[Saved data entries]
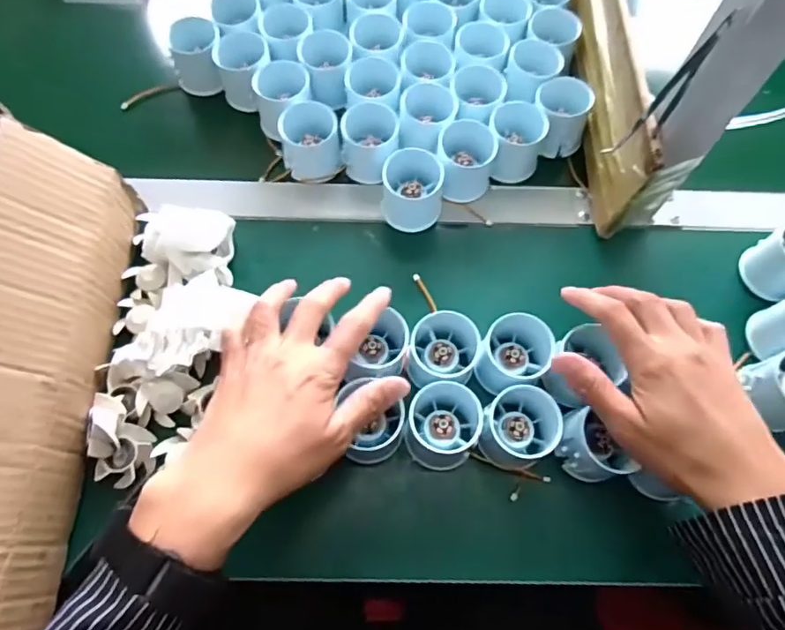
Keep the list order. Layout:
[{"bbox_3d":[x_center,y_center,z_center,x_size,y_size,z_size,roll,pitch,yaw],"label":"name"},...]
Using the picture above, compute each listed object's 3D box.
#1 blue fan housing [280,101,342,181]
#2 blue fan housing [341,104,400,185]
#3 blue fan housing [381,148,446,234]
[{"bbox_3d":[-0.077,-0.162,0.506,0.053,0.048,0.052,-12,67,-7],"label":"blue fan housing"},{"bbox_3d":[-0.020,-0.158,0.501,0.050,0.046,0.051,-2,67,-2],"label":"blue fan housing"},{"bbox_3d":[0.018,-0.111,0.478,0.055,0.047,0.056,5,66,1],"label":"blue fan housing"}]

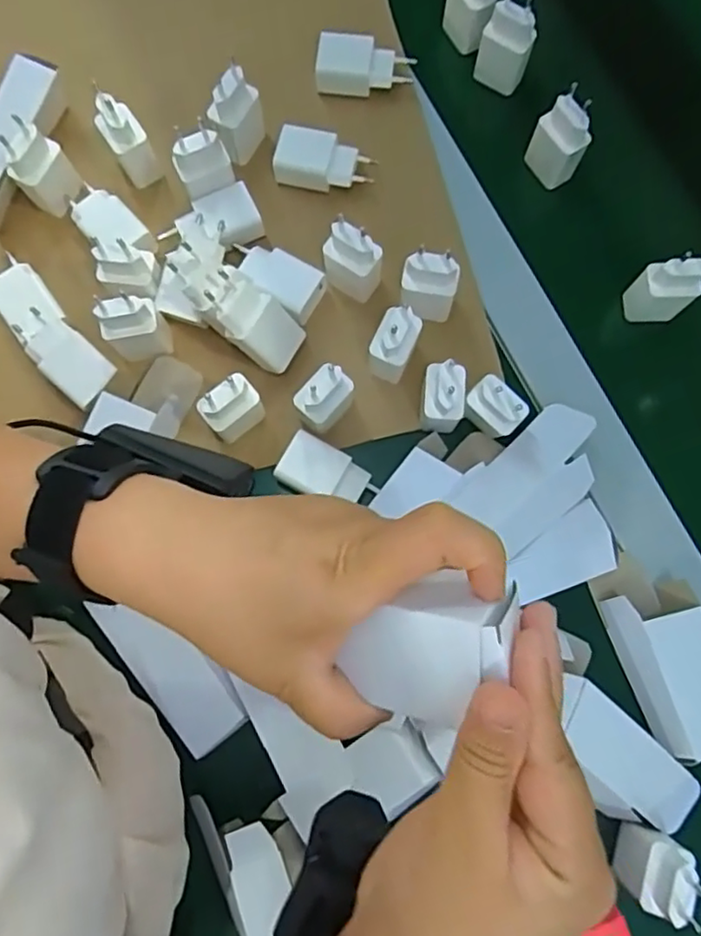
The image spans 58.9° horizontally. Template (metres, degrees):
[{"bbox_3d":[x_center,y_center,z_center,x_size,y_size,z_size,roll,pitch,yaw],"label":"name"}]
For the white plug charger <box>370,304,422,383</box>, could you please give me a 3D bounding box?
[{"bbox_3d":[0.032,-0.090,0.450,0.027,0.074,0.035,24,79,4],"label":"white plug charger"}]

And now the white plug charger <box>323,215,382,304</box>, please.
[{"bbox_3d":[0.001,-0.151,0.462,0.040,0.071,0.022,23,79,3],"label":"white plug charger"}]

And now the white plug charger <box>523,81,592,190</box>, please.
[{"bbox_3d":[0.167,-0.261,0.494,0.023,0.071,0.040,-26,80,-6],"label":"white plug charger"}]

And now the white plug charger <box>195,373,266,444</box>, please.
[{"bbox_3d":[-0.082,-0.040,0.437,0.026,0.063,0.040,44,81,7],"label":"white plug charger"}]

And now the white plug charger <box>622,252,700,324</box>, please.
[{"bbox_3d":[0.242,-0.137,0.472,0.039,0.071,0.026,3,79,0],"label":"white plug charger"}]

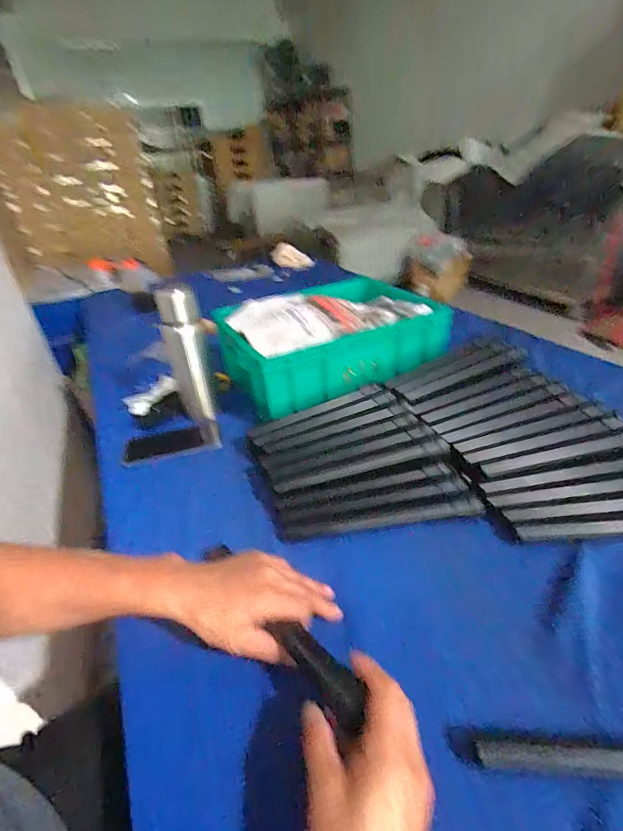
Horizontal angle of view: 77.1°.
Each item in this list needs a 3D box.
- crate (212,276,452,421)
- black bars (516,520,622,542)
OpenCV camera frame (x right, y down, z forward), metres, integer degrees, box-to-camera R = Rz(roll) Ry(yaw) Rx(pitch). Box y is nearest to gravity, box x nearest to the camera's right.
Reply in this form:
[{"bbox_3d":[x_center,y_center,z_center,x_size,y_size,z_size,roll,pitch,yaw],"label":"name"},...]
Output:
[{"bbox_3d":[0.027,-0.164,0.799,0.421,0.120,0.292,-22,37,-23],"label":"crate"},{"bbox_3d":[0.370,0.129,0.460,0.239,0.014,0.025,-3,33,3],"label":"black bars"}]

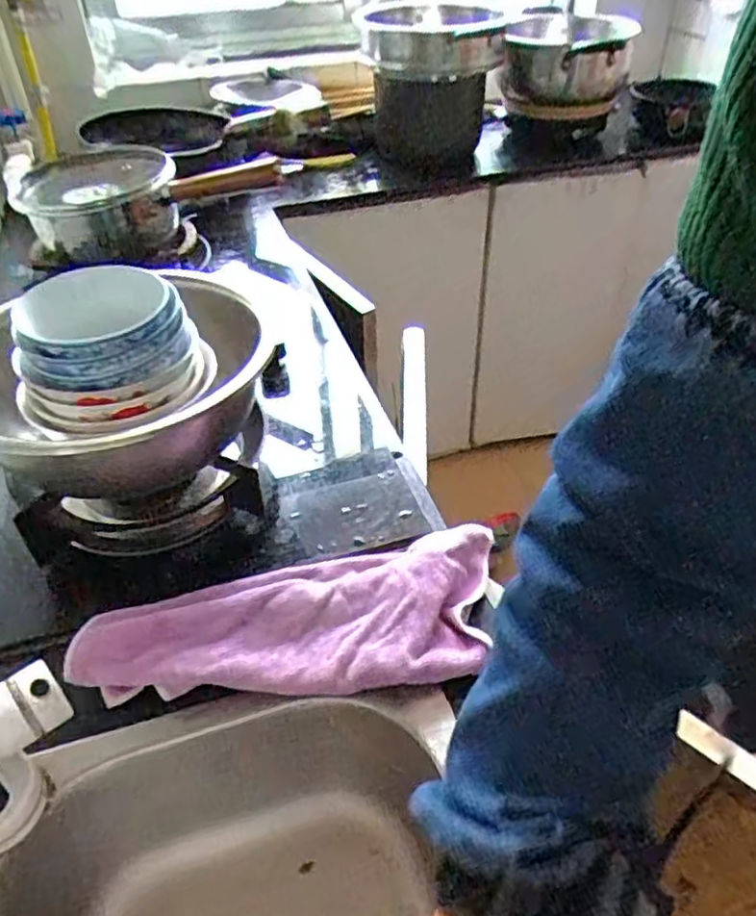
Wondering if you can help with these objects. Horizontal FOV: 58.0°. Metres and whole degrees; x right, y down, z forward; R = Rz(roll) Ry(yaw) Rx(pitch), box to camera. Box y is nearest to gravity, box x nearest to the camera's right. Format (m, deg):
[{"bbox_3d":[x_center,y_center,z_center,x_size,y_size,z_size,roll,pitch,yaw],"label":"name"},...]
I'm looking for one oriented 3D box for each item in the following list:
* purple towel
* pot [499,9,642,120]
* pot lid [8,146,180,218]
[{"bbox_3d":[-0.063,0.124,0.549,0.327,0.034,0.136,-6,42,-3],"label":"purple towel"},{"bbox_3d":[0.381,-0.795,1.389,0.248,0.166,0.204,5,40,7],"label":"pot"},{"bbox_3d":[-0.377,-0.363,0.898,0.199,0.042,0.196,-26,45,-27],"label":"pot lid"}]

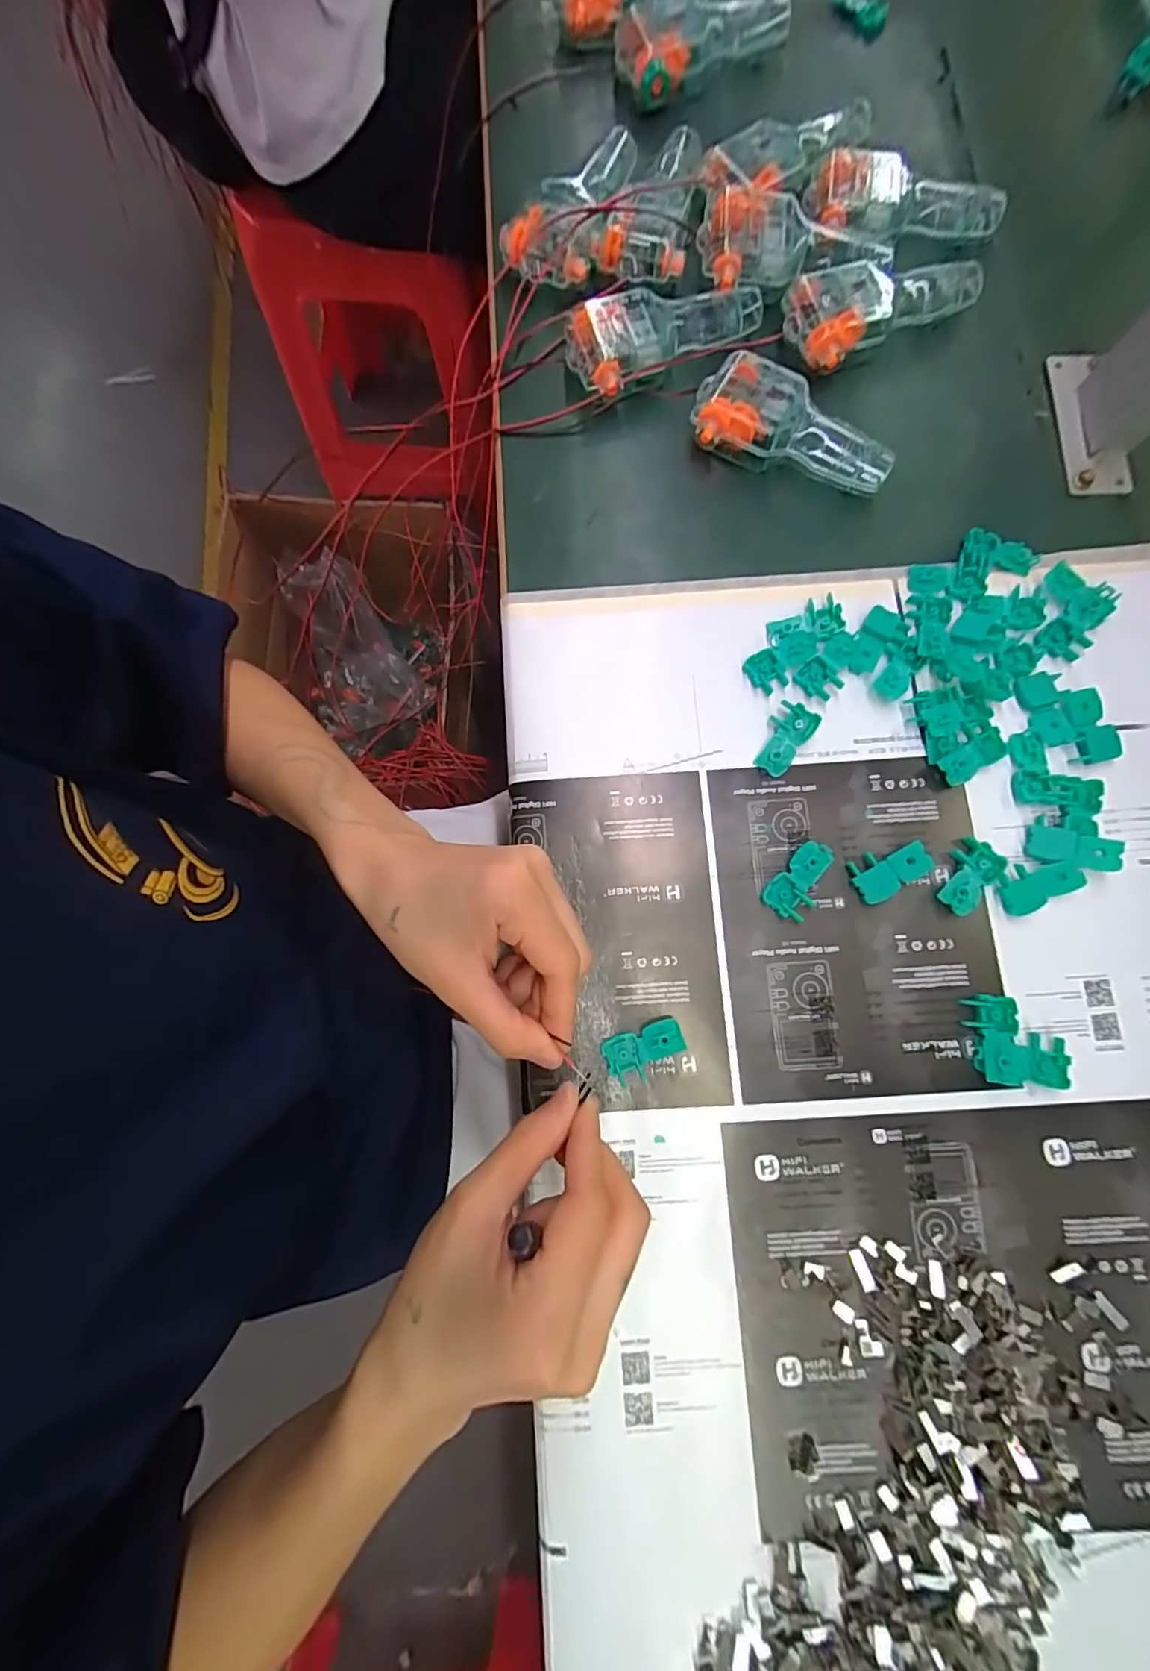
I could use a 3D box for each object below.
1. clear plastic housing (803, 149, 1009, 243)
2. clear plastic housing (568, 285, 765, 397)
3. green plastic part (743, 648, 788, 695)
[{"bbox_3d":[0.218,-0.422,0.368,0.122,0.029,0.034,1,80,2],"label":"clear plastic housing"},{"bbox_3d":[0.058,-0.328,0.359,0.123,0.029,0.050,-26,80,-3],"label":"clear plastic housing"},{"bbox_3d":[0.114,-0.097,0.331,0.020,0.005,0.025,-34,81,-5],"label":"green plastic part"}]

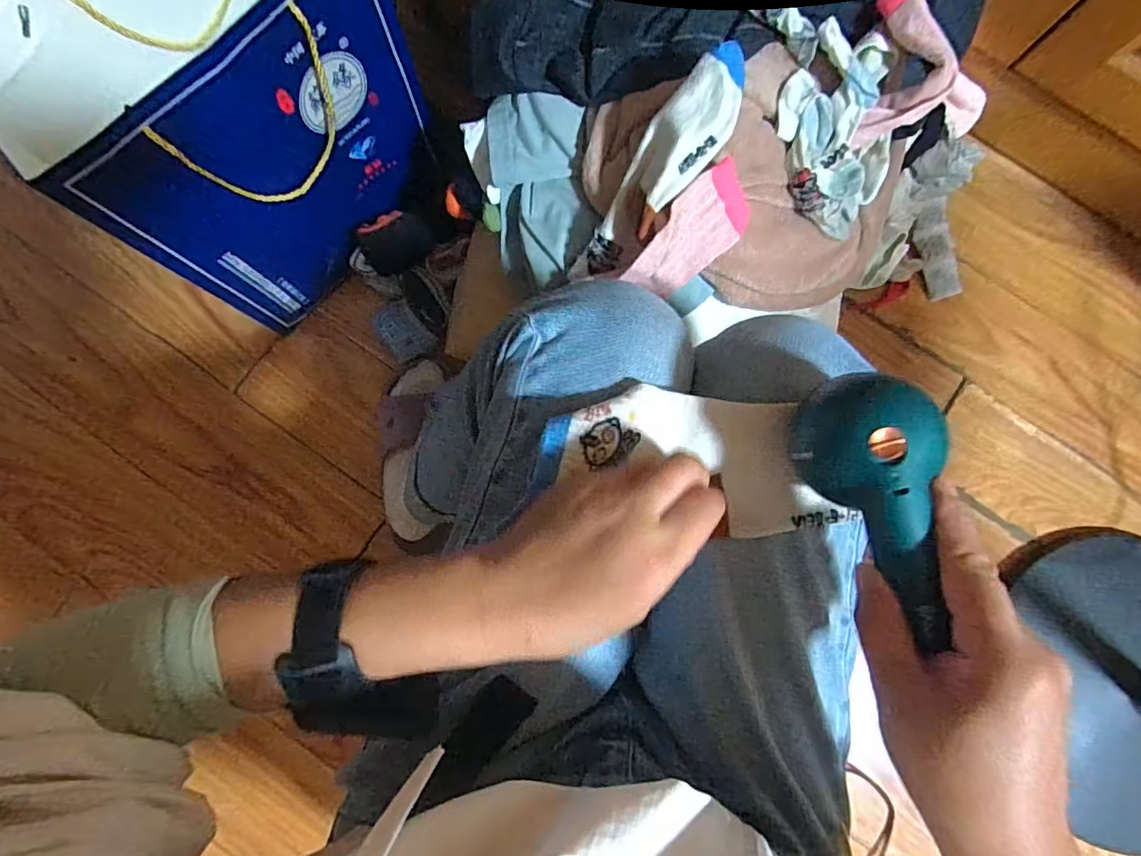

## TASK TO COMPLETE
Above are the records. Print exactly, and only, the lines from the line with "1. clear plastic" to the line with "2. clear plastic housing (568, 285, 765, 397)", both inclusive.

## TASK OUTPUT
1. clear plastic housing (803, 149, 1009, 243)
2. clear plastic housing (568, 285, 765, 397)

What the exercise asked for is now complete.